As many of your Company's investments mature, with many now having over a year's operating history, it is gratifying to see that the majority are performing to plan or above expectations. This is particularly true for our solar investments, which make up 78.5% of total funds deployed. Our small wind investments which represent less than 15% of funds, while also being cash-generative, have not enjoyed the same result, partly due to light winds (annual variations in wind resource can be significant) and partly due to operational issues relating to grid voltages being higher than they ought to be. The developer is in contact with the utility company to address this issue. The developer has also identified a solution independent of the utility company which is showing promising results.
Hazel Capital's role, with the portfolio being almost fully invested, now moves from deploying funds into opportunities with good risk-adjusted return characteristics to a manager of project companies with the goal of maximising returns. This we are doing through various efforts, including increasing energy produced, lowering costs and refinancing of equity with debt. The latter is a major project for the next 12 months during which time we will refinance as much of the portfolio as possible, providing debt markets are supportive of long term financing at attractive rates.
Most importantly, the Company is on track to generate cashflow in excess of that required to pay its next annual dividend targeted internally by Hazel Capital at the time that funds were raised.
We are also grateful for the support from new and existing Shareholders who invested in the top-up fundraising which closed at the start of April 2012 which increased funds under management by 10% or £2.1 million.

....

§ **Task brief**: Please write out the passage of the report starting with "Most importantly, the" and going on through "funds were raised.", word for word. The entries after this have no connection to the report.

....

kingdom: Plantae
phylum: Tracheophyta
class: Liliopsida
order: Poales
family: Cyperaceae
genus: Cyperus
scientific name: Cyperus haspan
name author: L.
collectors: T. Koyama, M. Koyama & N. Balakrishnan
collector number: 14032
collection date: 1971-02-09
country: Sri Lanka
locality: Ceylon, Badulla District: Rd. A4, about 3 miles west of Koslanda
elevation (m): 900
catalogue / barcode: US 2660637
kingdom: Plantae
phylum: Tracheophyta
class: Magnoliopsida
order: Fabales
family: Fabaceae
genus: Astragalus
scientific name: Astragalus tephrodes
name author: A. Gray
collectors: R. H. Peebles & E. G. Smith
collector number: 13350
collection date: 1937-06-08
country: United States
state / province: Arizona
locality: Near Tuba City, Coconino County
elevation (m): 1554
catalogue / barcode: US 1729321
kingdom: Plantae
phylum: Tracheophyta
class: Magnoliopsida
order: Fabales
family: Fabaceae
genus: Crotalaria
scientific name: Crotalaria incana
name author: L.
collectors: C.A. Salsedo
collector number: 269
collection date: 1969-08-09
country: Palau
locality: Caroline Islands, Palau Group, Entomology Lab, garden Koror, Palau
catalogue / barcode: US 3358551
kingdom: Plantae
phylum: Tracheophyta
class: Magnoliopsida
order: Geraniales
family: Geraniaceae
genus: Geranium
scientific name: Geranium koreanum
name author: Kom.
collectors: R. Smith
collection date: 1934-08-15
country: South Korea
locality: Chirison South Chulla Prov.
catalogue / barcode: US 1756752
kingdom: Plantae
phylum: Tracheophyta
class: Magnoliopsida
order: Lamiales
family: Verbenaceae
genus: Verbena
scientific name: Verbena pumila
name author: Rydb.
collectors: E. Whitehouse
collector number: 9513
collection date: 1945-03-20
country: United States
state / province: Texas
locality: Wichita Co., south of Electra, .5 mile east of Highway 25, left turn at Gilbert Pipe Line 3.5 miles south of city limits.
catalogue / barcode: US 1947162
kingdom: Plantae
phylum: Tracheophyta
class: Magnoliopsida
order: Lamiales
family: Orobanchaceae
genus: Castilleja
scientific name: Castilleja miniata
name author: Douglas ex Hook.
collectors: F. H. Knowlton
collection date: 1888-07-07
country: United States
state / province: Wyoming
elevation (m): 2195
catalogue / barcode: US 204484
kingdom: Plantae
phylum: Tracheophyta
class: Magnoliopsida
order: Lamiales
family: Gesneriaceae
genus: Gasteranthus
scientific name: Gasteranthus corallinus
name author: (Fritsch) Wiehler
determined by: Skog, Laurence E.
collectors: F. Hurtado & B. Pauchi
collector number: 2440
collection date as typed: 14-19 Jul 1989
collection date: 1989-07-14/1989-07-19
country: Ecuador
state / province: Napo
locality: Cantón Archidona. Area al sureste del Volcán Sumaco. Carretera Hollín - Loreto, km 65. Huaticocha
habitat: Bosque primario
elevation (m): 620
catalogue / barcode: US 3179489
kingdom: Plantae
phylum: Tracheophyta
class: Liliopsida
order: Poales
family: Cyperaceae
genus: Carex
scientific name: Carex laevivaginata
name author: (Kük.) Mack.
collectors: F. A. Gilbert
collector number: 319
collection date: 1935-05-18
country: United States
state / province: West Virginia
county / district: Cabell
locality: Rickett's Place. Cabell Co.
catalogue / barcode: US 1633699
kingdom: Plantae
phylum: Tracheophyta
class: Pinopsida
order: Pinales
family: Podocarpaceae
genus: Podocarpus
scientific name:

....

§ **Response to the task**:
Most importantly, the Company is on track to generate cashflow in excess of that required to pay its next annual dividend targeted internally by Hazel Capital at the time that funds were raised.